Crypto Community Is Seeing The Consequences Of Ethereum (ETH) And Ethereum Classic (ETH) Split
A few years from now, we will look back on the 9th day of July 2018 and view it as one of the most tragic days in the history of Ethereum. This is a day that comes second to the 2016 splitting of Ethereum Classic and Ethereum. On this fateful day, a decentralized exchange known as Bancor was hacked, and this led to its investors losing more than 23.5 million dollars.
From that day, Ethereum has continued to decline steadily, despite the fact that it had risen to a high of $503 per coin on 17th July. This is an indication that investors have slowly started to lose faith in the smart contracts systems used on the blockchain. It is a fact that raises important questions such as whether the crypto is truly decentralized.
Some investors have also started questioning whether its systems are sturdy enough to protect them from bugs and hackers. Andreas Antonopoulos, a cryptocurrency guru, had a few words to say about this particular situation.
Have Smart Contracts Developers become the New Middle Men?
In a question and answer session that was posted online, Andreas refutes this claim, insisting that the smart contract developers are in no way the new middlemen in the Ethereum universe. He states that developers can build both decentralized and centralized platforms, and then leave it to their users to determine which ones are the best.
He goes on to state that if a person was to choose to enter into a faulty smart contract, then they are the ones to blame. The statement is true as consumers are required to read the fine print before signing any smart contract.
A critical look at some of the biggest scams in history shows that such scams have only succeeded because the people who got scammed entered into a transaction without taking the time to go through the fine print.
The good news, however, is that investors have started becoming smarter. Today, they are taking their time to research an ICO, and are as such, not willing to accept the old bug card story any longer. Instead, they have come to believe that companies such as DAO or Bancor were interested in stealing from them from the very beginning.
Whether there is any truth to these claims is a fact that we may never get to know. Although the smart contracts developers are not the Ethereum gatekeepers, not all of them can be trusted.

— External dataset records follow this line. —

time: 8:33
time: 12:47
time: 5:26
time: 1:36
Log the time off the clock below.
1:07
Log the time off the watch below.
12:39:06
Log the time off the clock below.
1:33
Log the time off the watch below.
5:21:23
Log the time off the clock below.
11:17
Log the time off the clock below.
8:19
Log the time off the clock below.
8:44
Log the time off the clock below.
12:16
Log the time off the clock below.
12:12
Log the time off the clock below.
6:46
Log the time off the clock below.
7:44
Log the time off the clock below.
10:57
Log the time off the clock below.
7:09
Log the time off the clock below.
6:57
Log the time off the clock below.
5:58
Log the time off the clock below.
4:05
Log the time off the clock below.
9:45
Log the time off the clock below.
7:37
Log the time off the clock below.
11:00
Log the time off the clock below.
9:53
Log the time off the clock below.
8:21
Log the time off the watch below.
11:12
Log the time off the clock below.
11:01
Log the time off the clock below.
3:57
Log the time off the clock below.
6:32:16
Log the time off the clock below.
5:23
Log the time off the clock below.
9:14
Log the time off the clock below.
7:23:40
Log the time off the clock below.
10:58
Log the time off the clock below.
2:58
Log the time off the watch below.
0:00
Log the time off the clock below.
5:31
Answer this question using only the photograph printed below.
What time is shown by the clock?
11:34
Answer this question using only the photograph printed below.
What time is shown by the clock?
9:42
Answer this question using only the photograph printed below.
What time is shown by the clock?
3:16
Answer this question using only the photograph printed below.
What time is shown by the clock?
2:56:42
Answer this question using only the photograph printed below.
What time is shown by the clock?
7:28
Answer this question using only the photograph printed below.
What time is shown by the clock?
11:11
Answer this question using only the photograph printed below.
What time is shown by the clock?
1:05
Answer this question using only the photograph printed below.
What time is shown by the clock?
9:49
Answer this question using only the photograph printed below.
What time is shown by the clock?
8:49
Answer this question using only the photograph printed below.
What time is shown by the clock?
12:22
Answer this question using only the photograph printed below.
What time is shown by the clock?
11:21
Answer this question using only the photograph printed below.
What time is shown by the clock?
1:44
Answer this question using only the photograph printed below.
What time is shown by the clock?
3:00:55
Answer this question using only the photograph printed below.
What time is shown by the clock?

Smart Contracts Have Placed People at the Developer’s Mercy
One of the main issues that most investors raised from the Bancor hack was that, although the money was stolen from their wallet, the money still belonged to the investors. And the fact that Bancor will not in any way be held liable for the loss of the $23.5 million seemed to incense them even more. If it was a traditional bank, any client money lost through a hack would eventually be refunded.